I've been time travelling again, back into my past. My companion is my two year old granddaughter who is on a nine week visit from Australia.
When did you last puddle jump? Or balance across a log? Or count pine cones? Or draw pictures in the sand? And why does the wind blow the leaves on the trees and make some of them flutter down to the ground? And why do we walk on the wide paths when the hidden ones made by rabbits and foxes are so much better? And what about shadows, and crows, and the aeroplanes that leave a trail across the sky? And bubbles. There is nothing better than blowing bubbles and then chasing them until they pop.
All this and much, much more and we are only three and a half weeks into the visit.
We don't really forget you know, we just need an excuse to revisit our own childhood, an excuse to arrive home wet, or sandy, or both.

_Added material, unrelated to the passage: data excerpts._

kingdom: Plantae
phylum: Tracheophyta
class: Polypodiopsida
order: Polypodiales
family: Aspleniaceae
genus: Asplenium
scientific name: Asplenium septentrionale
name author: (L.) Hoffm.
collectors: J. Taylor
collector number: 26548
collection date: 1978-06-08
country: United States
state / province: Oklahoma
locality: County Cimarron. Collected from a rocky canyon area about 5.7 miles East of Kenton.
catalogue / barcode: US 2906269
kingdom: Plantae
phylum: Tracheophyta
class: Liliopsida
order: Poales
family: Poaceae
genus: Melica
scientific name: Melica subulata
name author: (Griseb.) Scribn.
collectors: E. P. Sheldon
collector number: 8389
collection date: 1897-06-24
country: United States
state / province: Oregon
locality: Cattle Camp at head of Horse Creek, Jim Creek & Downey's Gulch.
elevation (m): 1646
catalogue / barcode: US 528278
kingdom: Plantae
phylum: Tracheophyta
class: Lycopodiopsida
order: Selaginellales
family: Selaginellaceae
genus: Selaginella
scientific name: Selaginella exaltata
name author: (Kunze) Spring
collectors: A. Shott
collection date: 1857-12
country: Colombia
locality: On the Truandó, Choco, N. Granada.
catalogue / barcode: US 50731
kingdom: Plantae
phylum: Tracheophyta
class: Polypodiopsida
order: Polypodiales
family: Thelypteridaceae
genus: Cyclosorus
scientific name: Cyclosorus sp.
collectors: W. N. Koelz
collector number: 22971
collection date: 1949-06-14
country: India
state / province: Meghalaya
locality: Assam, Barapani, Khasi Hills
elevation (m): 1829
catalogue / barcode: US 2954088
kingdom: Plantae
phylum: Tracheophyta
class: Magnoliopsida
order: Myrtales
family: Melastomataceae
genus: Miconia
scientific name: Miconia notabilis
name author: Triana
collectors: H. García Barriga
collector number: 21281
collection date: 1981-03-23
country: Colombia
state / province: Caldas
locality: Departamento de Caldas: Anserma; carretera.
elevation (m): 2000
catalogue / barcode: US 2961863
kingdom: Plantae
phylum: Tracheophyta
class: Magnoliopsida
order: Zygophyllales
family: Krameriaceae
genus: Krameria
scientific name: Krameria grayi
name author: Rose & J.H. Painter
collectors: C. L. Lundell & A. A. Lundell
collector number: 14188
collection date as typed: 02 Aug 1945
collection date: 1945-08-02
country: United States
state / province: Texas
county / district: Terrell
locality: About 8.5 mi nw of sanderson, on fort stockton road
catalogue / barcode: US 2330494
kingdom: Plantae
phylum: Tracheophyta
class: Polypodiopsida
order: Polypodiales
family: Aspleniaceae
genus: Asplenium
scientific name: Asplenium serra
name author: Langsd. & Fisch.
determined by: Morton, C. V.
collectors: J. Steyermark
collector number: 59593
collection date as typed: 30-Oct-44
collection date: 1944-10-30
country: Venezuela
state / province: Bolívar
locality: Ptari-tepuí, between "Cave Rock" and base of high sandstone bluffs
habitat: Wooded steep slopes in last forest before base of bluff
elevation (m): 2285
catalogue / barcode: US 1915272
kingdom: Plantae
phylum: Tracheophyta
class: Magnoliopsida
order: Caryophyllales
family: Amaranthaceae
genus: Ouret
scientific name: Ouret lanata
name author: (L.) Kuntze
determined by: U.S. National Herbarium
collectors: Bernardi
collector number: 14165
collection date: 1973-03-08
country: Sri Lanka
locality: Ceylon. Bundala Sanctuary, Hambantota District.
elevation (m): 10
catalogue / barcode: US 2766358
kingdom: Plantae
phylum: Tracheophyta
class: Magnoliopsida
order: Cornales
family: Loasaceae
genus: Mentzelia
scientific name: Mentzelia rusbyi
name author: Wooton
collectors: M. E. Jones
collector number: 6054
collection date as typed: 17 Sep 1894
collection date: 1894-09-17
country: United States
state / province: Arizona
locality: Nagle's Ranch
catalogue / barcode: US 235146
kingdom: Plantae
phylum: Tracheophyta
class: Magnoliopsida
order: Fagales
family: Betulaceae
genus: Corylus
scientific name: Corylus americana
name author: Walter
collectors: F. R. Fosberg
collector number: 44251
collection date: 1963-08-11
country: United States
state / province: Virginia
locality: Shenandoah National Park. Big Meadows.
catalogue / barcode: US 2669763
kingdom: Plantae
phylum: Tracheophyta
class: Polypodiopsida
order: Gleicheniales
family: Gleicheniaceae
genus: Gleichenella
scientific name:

And discussing the magic of the wind, or blowing bubbles, are very satisfying occupations once we remember how to let go of our own reality and fly backwards in time to the days when we were two and a little bit.
I remember reading somewhere that we are our memories. Nothing that ever happens to us, no experience, good or bad, is ever lost. Some of our memories become less accessible over the years of course, but they are still there, just waiting for the trigger that will awaken them. And this month my trigger has been a two year old who has taken me back to a world I once inhabited.
I have two more books to write for my time travel trilogy Mapleby Memories. It's not going to be an easy process because juxtaposing different centuries in one story is difficult. What I've discovered this month, however, is that it will be easier than I anticipated. I just need to find the magic trigger that will transport me to an earlier memory. It might well be my little granddaughter because I already know there will be children in the next book so inhabiting their world as I write is important.
There are small children in the first book, Remembering Rose, as well. Children from three different centuries, and although it doesn't say so in the book, I guarantee they all loved to puddle jump.